The discriminative power of each edge (edgewise contribution) was measured by the average frequency with which this edge was selected across all iterations. As the results of the edgewise contribution in the three datasets are similar (two-tailed paired t tests on the three pairs of the datasets, $p=1$), we only show the contribution analysis based on Dataset II in Figure 4A. Approximately 69% of the edges with a high contribution to identification were intranetwork connections. Approximately 38 and 50% of the high contributive edges were linked to the dorsal attention network and visual network, respectively, which suggests they possess high intersubject variability and play an important role in the infant brain functional fingerprint.

Figure 4.

Factors affecting identification accuracy. A, Contributive edges for identification.

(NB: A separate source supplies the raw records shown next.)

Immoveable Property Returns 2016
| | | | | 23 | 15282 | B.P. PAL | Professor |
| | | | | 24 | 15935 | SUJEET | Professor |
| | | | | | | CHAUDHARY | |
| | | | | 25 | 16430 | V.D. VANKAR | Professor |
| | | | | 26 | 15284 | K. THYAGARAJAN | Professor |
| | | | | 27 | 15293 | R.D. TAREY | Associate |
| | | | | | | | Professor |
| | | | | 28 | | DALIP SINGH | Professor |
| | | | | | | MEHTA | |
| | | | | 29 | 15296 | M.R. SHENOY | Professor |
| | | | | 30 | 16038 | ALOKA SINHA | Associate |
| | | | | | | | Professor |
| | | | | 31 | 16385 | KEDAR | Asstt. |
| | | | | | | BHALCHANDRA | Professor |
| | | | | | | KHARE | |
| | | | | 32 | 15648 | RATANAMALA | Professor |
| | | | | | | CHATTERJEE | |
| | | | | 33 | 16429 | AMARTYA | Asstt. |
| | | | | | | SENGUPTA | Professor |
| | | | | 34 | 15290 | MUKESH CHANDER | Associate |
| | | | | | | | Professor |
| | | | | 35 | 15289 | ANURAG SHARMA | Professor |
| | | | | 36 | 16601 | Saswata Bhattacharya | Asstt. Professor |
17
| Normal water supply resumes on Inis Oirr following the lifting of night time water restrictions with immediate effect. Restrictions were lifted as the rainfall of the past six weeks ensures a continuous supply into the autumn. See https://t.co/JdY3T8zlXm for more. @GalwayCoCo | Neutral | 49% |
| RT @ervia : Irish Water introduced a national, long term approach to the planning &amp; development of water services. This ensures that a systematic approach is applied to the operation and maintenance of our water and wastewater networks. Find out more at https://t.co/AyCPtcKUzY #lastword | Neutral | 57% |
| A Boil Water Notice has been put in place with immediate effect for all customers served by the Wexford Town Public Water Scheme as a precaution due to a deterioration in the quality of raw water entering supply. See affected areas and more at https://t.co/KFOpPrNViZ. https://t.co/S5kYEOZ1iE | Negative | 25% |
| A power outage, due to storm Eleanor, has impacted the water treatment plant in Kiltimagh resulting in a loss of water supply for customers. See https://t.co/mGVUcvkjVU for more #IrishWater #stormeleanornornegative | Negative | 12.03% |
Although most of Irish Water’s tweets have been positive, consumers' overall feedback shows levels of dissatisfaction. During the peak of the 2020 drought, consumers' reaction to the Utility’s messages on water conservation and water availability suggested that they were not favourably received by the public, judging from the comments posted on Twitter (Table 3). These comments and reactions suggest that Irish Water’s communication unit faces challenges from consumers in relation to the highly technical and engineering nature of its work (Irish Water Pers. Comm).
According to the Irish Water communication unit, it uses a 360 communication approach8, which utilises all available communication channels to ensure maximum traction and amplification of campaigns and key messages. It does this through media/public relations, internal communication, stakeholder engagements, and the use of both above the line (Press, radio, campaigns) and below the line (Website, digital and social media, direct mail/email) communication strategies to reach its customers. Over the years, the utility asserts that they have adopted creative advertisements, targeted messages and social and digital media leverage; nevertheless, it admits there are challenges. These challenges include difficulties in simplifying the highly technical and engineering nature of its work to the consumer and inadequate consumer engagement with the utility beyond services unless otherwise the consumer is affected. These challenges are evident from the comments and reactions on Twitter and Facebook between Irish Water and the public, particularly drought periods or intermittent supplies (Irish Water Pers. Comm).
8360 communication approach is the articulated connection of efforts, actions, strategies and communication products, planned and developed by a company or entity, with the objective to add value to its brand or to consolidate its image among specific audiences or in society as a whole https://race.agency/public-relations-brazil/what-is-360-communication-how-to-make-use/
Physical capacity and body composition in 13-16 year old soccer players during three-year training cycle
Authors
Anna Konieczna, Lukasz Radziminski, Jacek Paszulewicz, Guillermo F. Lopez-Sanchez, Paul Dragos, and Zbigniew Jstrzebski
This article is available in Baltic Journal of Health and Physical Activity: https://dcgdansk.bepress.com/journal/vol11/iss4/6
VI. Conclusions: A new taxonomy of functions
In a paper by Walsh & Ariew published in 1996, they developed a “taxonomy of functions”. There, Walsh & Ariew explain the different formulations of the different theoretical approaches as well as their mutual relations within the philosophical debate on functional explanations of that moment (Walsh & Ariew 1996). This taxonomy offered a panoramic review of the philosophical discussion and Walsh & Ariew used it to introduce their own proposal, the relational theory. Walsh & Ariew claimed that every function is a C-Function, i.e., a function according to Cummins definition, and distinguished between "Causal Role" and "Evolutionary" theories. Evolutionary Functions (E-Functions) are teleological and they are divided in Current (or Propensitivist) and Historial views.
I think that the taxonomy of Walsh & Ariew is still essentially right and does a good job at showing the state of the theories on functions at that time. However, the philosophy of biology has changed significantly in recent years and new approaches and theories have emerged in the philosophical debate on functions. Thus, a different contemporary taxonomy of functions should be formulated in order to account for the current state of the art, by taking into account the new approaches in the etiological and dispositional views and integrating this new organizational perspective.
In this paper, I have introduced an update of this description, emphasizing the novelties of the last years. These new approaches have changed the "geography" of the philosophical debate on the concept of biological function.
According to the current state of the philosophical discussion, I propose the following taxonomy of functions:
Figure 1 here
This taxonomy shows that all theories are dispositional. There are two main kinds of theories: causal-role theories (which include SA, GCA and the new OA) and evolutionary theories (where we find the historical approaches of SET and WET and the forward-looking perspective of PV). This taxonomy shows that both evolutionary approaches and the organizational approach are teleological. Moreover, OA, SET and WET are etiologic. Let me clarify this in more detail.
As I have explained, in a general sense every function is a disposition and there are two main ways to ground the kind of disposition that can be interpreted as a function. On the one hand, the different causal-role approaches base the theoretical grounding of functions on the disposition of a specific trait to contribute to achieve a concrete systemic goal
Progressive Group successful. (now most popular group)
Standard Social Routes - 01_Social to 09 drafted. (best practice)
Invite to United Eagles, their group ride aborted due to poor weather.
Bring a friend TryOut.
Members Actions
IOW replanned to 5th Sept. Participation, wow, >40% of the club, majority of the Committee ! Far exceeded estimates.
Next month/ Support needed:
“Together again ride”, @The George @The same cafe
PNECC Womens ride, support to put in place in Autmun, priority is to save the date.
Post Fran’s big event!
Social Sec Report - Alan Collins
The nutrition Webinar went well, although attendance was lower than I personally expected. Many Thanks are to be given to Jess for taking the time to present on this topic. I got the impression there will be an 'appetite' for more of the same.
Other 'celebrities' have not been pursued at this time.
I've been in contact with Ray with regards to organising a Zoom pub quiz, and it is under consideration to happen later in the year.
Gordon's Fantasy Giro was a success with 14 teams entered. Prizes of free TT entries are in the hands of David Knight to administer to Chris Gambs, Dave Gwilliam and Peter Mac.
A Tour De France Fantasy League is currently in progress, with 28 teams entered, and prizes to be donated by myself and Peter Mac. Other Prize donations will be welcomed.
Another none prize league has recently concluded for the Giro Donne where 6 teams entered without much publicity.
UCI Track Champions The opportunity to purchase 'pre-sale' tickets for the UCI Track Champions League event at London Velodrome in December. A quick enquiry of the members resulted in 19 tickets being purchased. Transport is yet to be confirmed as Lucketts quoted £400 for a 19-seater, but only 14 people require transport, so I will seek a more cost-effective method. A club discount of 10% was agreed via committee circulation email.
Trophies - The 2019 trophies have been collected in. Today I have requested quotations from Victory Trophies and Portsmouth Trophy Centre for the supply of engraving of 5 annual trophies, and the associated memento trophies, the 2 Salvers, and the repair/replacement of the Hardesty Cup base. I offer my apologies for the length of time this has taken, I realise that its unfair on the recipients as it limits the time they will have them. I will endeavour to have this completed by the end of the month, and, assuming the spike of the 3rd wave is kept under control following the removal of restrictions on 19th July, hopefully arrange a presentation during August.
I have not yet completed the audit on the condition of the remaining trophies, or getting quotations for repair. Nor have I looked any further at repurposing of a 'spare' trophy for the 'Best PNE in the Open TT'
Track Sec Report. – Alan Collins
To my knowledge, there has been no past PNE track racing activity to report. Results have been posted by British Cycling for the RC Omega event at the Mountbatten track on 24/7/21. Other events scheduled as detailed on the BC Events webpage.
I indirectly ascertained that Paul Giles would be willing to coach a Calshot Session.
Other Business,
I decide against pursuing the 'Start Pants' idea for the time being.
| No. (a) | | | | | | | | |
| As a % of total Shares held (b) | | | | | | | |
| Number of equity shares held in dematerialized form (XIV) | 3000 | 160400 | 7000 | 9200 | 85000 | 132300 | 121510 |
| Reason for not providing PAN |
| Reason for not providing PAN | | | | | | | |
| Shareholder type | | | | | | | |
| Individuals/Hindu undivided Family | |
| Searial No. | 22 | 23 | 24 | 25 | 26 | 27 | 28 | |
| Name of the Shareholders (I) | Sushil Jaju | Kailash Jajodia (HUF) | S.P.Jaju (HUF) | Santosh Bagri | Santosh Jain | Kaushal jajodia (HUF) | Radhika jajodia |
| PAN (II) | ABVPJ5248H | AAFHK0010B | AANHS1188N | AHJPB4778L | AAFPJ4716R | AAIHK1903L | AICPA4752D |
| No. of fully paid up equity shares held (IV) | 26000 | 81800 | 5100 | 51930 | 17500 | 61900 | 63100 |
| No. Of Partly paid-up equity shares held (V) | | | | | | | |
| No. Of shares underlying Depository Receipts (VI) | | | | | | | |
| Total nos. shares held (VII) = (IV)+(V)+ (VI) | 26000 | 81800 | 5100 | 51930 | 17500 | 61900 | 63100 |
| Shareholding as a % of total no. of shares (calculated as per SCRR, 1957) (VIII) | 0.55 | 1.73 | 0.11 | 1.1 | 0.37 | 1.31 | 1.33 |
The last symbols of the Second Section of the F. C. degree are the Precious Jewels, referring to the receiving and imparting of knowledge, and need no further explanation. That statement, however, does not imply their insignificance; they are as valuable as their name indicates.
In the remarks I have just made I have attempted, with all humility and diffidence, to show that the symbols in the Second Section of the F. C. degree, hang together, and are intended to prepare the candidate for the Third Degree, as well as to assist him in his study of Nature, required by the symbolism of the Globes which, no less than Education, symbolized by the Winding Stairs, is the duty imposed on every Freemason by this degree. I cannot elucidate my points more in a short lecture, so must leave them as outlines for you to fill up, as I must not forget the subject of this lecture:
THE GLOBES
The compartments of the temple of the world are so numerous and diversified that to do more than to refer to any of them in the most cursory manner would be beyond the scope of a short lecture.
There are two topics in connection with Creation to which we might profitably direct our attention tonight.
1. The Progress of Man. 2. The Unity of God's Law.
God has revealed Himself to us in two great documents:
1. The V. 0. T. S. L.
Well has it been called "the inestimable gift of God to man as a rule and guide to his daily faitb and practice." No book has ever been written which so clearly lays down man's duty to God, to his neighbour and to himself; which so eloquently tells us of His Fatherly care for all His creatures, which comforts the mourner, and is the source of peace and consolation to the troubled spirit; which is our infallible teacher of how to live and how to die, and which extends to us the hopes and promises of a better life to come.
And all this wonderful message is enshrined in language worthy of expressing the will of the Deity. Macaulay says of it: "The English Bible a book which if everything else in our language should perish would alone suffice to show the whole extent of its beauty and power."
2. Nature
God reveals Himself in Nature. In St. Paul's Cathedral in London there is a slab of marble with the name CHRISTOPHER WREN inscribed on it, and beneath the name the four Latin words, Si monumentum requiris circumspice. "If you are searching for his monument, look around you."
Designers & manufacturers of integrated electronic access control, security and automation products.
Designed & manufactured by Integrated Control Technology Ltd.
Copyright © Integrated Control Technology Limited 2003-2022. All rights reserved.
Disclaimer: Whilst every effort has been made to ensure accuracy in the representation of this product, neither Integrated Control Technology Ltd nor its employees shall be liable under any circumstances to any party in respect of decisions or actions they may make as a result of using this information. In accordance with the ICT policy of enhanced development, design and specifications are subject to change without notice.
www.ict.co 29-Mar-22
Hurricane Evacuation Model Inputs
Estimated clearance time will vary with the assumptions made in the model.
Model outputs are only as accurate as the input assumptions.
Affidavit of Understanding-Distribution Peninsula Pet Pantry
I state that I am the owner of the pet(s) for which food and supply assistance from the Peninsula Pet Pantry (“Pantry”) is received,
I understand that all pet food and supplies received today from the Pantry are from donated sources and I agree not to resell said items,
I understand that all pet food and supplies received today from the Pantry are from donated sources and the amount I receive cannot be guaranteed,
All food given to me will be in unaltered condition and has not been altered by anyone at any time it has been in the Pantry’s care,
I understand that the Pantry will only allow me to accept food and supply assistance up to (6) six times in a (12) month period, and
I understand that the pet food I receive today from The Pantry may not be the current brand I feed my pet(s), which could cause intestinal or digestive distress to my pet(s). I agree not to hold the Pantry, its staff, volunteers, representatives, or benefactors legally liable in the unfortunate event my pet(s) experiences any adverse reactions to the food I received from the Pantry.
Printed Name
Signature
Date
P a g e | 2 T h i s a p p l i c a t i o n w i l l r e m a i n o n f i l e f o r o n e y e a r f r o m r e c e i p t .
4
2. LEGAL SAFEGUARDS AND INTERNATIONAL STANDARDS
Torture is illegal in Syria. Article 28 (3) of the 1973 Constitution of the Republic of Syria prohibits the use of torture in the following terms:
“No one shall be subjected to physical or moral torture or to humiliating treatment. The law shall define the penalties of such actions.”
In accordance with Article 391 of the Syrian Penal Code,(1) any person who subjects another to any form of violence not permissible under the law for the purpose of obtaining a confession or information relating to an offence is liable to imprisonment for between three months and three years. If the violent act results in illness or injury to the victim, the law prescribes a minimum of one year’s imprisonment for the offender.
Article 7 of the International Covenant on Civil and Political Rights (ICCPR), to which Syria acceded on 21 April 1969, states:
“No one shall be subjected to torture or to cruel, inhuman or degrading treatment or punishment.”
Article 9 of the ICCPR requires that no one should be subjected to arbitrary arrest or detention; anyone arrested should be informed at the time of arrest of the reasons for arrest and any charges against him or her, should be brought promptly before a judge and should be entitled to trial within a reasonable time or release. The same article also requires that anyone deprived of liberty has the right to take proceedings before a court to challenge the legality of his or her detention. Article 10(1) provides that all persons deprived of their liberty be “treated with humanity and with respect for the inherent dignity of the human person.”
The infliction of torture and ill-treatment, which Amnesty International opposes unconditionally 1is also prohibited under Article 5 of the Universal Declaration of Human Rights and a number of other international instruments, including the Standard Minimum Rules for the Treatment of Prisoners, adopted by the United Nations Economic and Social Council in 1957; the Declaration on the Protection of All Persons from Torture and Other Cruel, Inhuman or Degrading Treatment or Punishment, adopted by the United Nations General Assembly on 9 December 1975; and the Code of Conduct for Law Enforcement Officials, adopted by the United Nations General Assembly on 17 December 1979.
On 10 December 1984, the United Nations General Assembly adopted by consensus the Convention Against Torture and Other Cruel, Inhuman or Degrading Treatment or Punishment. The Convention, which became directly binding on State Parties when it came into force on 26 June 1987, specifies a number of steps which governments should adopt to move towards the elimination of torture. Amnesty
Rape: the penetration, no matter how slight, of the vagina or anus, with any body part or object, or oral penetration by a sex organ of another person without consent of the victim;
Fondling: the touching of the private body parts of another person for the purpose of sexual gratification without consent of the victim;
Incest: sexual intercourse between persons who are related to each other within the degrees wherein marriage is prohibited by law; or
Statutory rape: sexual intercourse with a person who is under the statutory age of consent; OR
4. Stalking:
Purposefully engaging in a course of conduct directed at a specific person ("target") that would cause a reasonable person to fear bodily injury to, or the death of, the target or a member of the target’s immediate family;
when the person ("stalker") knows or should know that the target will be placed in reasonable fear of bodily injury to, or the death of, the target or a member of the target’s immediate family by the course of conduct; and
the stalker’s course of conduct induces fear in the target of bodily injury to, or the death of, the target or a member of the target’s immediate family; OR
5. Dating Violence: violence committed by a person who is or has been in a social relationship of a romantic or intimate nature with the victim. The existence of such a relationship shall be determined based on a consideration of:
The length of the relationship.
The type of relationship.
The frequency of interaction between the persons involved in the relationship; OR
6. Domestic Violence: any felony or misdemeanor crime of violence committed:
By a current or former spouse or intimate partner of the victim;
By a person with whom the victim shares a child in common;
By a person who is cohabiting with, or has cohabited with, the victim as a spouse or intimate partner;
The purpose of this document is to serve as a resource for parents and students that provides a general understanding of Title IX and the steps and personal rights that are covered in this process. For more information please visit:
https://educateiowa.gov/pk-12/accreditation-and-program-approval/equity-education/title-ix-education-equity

The circle map shows the most contributive edges to identification, where the whole edge set was thresholded at the 99.9th percentile for better visualization. The 602 nodes in the whole brain are grouped into seven networks in the left (L) and right (R) hemisphere, respectively. The color (purple) in the colored matrix (bottom) shows the summed normalized contribution within and between networks. B, Identification with shorter time duration. We performed identification with a truncated rs-fMRI run, where $\left\{\frac{4}{5},\frac{3}{5},\frac{2}{5},\frac{1}{5},\frac{1}{6}\right\}$ time points with the same starting point were used to compute connectivity matrices; different curves in the figures show the identification performance obtained from three different datasets (Datasets I–III). C, Effect of parcellation scheme. We calculated the connectivity profiles of the scans based on 360-node and 68-node cortical parcellation maps and compared the identification performance of different parcellation schemes. D, Identification with two-base set including two longitudinal connectivity matrices as the base set or two-target set including two longitudinal connectivity matrices as the target set. The box plots show the performance of identification with the two-base set, two-target set, and single matrix on the three datasets (i.e., MM-Dataset I, MM-Dataset II, and MM-Dataset III) generated from 57 subjects with >2 longitudinal scans. The error bar is the SD of identification rates.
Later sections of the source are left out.